I\'ve been examining the code of CodeIgniter and CakePHP and I noticed that some of the methods in their classes are prefixed with an underscore _
or a double u
The methods that start with __ are magic methods which get called automatically in php. for more reference , check,
http://php.net/manual/en/language.oop5.magic.php
These are Magic Methods in PHP classes:
The function names
__construct, __destruct, __call, __callStatic, __get, __set, __isset, __unset, __sleep, __wakeup, __toString, __invoke, __set_state
and__clone
are magical in PHP classes. You cannot have functions with these names in any of your classes unless you want the magic functionality associated with them.
A method with one underscore has no special meaning. This is more likely some coding convention of the projects.
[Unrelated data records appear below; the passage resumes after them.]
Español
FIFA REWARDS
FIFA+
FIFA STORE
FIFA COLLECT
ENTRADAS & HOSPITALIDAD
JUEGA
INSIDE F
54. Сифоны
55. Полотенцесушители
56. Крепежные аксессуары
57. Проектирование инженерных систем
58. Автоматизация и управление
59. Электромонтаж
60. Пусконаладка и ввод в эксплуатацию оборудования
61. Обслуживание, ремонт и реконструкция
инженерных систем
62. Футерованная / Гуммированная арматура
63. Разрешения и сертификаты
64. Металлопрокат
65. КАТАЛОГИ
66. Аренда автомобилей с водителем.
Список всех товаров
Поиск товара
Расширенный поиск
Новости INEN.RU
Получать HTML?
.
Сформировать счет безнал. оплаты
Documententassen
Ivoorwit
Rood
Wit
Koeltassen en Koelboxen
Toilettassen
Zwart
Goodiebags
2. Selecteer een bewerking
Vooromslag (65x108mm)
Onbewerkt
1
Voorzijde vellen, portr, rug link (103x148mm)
In the case where it is not any of PHP's magic methods, it is to indicate Visibility in lack of proper Visibility keywords:
Cake Coding Conventions:
As we cannot use PHP5's private and protected keywords for methods or variables, we agree on following rules:
- A protected method or variable name start with a single underscore ("_").
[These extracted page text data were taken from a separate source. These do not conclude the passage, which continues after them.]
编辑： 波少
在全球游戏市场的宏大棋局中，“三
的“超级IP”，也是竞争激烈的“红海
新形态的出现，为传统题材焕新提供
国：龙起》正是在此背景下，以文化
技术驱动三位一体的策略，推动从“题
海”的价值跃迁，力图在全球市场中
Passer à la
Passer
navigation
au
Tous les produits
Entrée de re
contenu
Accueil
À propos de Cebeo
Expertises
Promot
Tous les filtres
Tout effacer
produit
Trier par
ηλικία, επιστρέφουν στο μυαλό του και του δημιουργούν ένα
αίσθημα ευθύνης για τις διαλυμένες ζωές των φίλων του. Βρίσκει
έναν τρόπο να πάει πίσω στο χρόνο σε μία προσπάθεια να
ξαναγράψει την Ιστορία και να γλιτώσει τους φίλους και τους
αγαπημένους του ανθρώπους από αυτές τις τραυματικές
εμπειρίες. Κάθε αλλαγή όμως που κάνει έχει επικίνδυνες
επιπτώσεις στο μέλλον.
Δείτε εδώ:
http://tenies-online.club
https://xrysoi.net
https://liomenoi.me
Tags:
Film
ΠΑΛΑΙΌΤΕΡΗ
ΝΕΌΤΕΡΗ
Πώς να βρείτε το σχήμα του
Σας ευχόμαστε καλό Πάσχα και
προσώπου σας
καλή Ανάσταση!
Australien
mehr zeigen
- A private method or variable name start with double underscore ("__").
CodeIgniter conventions:
Methods and variables that are only accessed internally by your class, such as utility and helper functions that your public methods use for code abstraction, should be prefixed with an underscore.
I'm not familiar with CakePHP or CodeIgniter, but I think they should be regarded as protected
or private
for non-CakePHP classes. They are probably public
as they can be called from other classes, making some kind of hack. Please note that __get
, __construct
and other magic methods (as noted above) exists in PHP.
In Codeigniter, methods within controllers can normally be called as part of the url so you might call the method "index" in controller "main" as follows:
mysite.com/main/index.
You might also have a method within your controller that you don't want someone to be able to call as a segment in the url, so you would prefix it with a "_" (single underscore) .. that is different than making it private. Private methods are only callable within the class where it is defined. So a controller method could be prefixed with an underscore which would make it uncallable as a url segment and it could also be declared private which would make it uncallable from other classes.
I have a use case for this that is my own preference. I will often write traits that are intended to honor a specific interface, although since traits cannot directly implement an interface, I will designate which interface the trait satisfies in the doc block comment, and prefix protected and private methods that are not related to the interface with a single underscore. This lets you pretty easily follow which methods are provided to satisfy the contract (interface), and which are supporting methods. Eg:
interface Foo {
public function bar(array $args = null, array $flags = null);
}
The trait below's purpose is to satisfy the requirements of the Foo
interface, but only one of it's methods are needed to do so. For clarity, the protected methods are prefixed. Even if they are made public by extension later, this still indicates that they are not contractually dependent by interface, and should not be assumed to be anything relevant.
/**
* @satifies Foo
*/
trait FooTrait {
public function bar(array $args = null, array $flags = null) {
$this->_handleArgs($args);
$this->_handleFlags($flags);
}
protected function _handleArgs(array $args = null) {
if (is_null($args) {
return;
}
//do something with the args
}
protected function _handleFlags(array $flags = null) {
if (is_null($flags) {
return;
}
//do something with the flags
}
}
You can then satisfy the interface by implementing it on a class and using the corresponding trait with no additional work.
final class ConcreteFoo implements Foo {
use FooTrait;
}
This keeps things very loosely coupled, and makes it possible to pretty easily integrate with other classes from other libraries or frameworks that do require a chain of inheritance without having to convolute your logic with a bunch of adapter classes.
My IDE (Netbeans) grumbles about this as a violation of PSR-1. As PSR-1 does not directly affect execution and it is arguable as to whether this is a more readable approach or not, I could really care less. I do try to follow all of the PSR's that directly affect execution though.